For frigid adaptation, we detected four genes in the highly significant regions, including HIF3A associated with adiposity [55]; JMJD1C affecting de novo lipogenesis [56]; RLN3 associated with food intake [57, 58]; PAQR9 activating thermogenesis of brown adipocyte [59]. The function of these genes is critical for frigid adaptation. The signal of frigid adaptation was mainly associated with meat and carcass traits, especially for "Fat area percentage in carcass", which may contribute to heat retention (Fig. S5A and Table S11). Biological process enrichment analysis showed the process involved in thermogenesis "regulation of fibroblast growth factor receptor signaling pathway" (HHIP, SPRY1).
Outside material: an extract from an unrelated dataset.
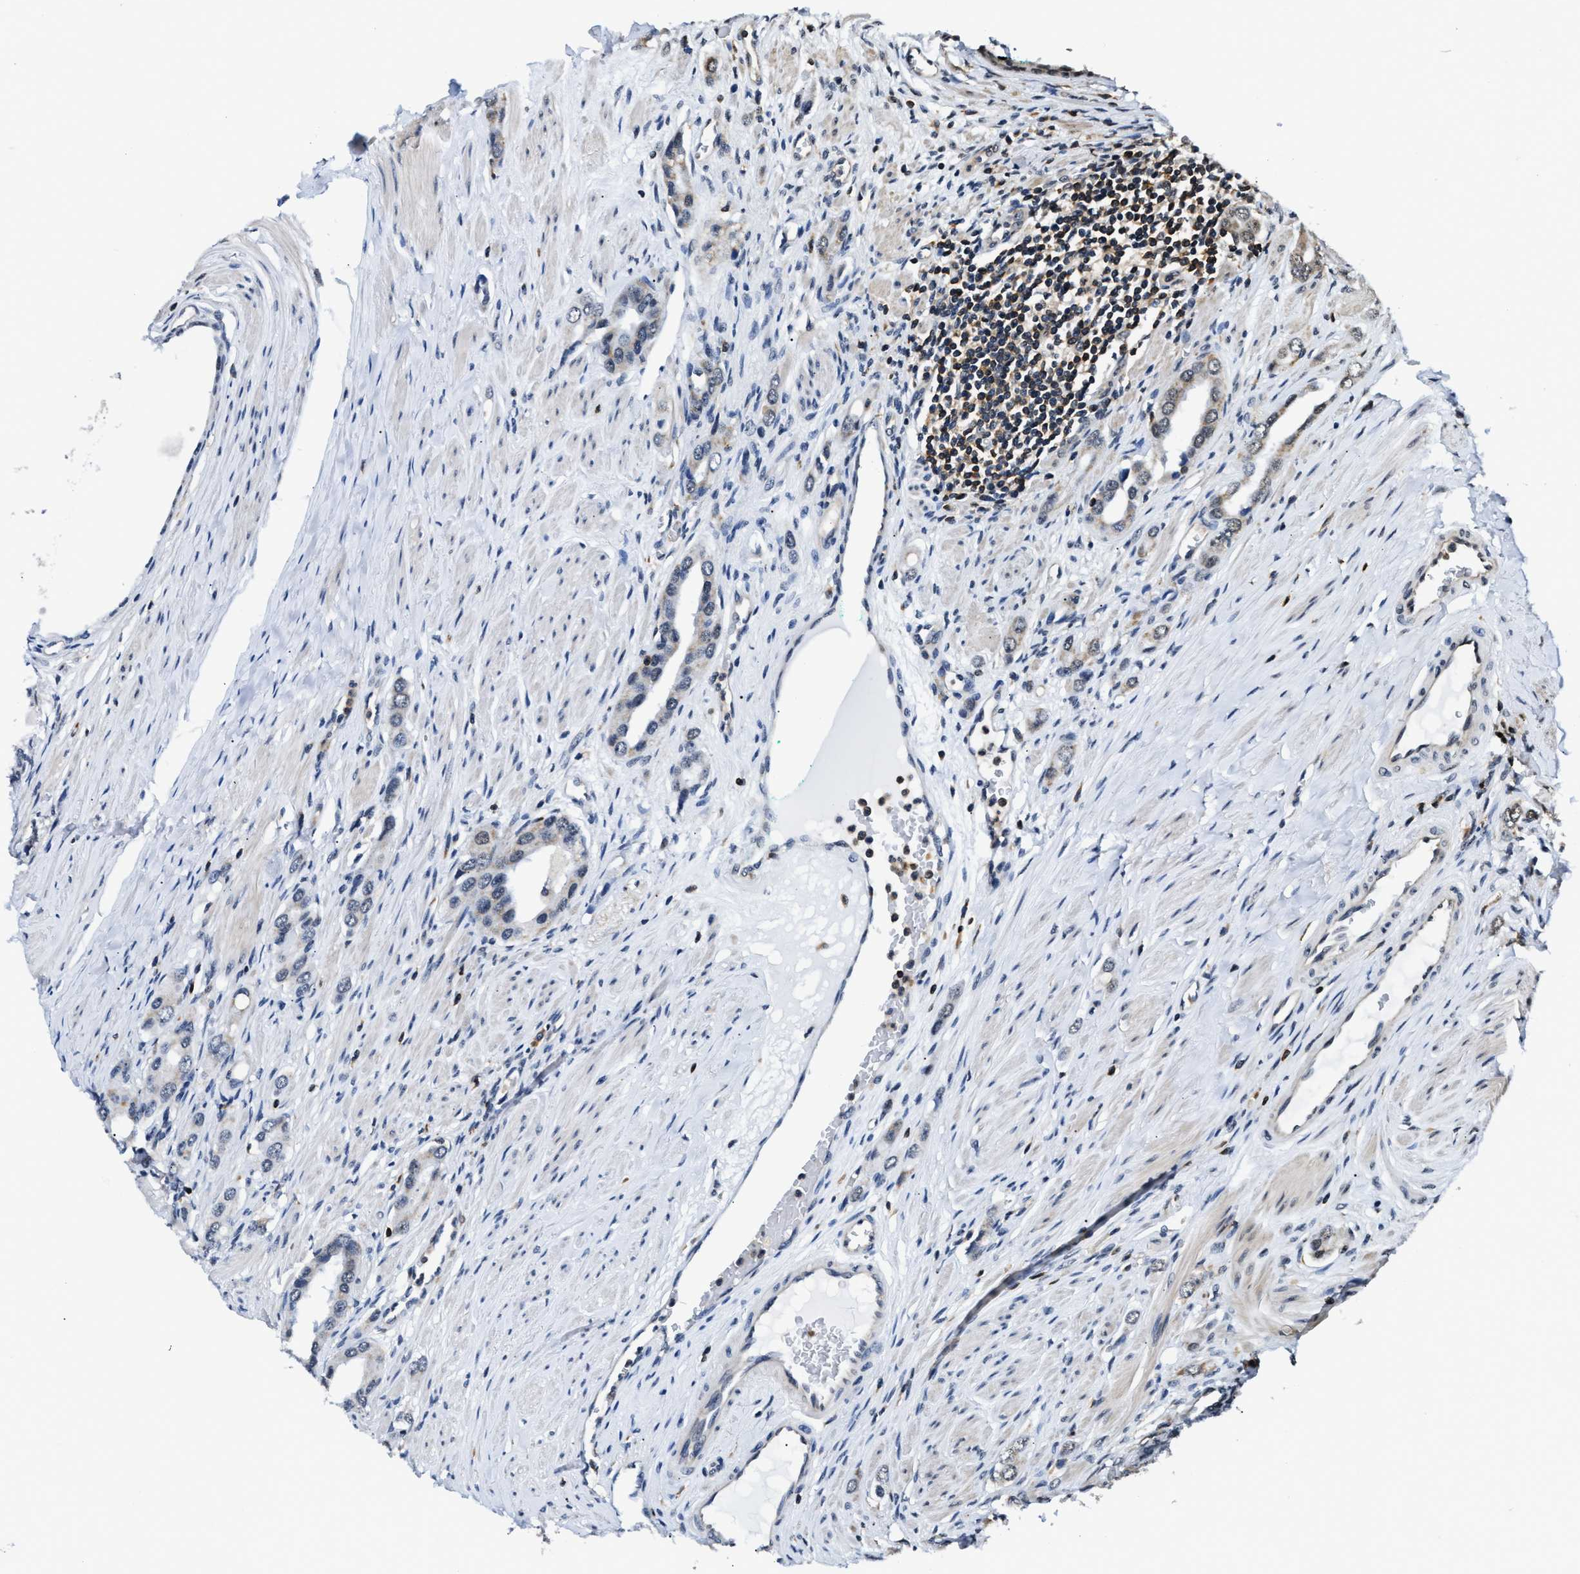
{"staining": {"intensity": "negative", "quantity": "none", "location": "none"}, "tissue": "prostate cancer", "cell_type": "Tumor cells", "image_type": "cancer", "snomed": [{"axis": "morphology", "description": "Adenocarcinoma, High grade"}, {"axis": "topography", "description": "Prostate"}], "caption": "High magnification brightfield microscopy of prostate cancer stained with DAB (brown) and counterstained with hematoxylin (blue): tumor cells show no significant staining.", "gene": "STK10", "patient": {"sex": "male", "age": 52}}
It is well documented that elevated levels of FGF21 (Fibroblast Growth Factor 21) promote beige adipose tissue and enhance energy expenditure [60, 61]. We also found that domestic pigs also exhibit cold-induced vasodilation (CIVD), the enrichment of "vasodilation". CIVD is a dramatic increase in peripheral blood flow observed during cold exposure. It supposedly protects against cold injuries [62]. Meanwhile, we noticed the enrichment for pathways related to cell cycle (CENPW, INO80, DLGAP5, APC, CCDC61, NCAPG, SPRY1, PTPN11, REEP3), in line with the fact that the mammalian cell cycle is temperature sensitive [63] (Fig. S5B and Table S12).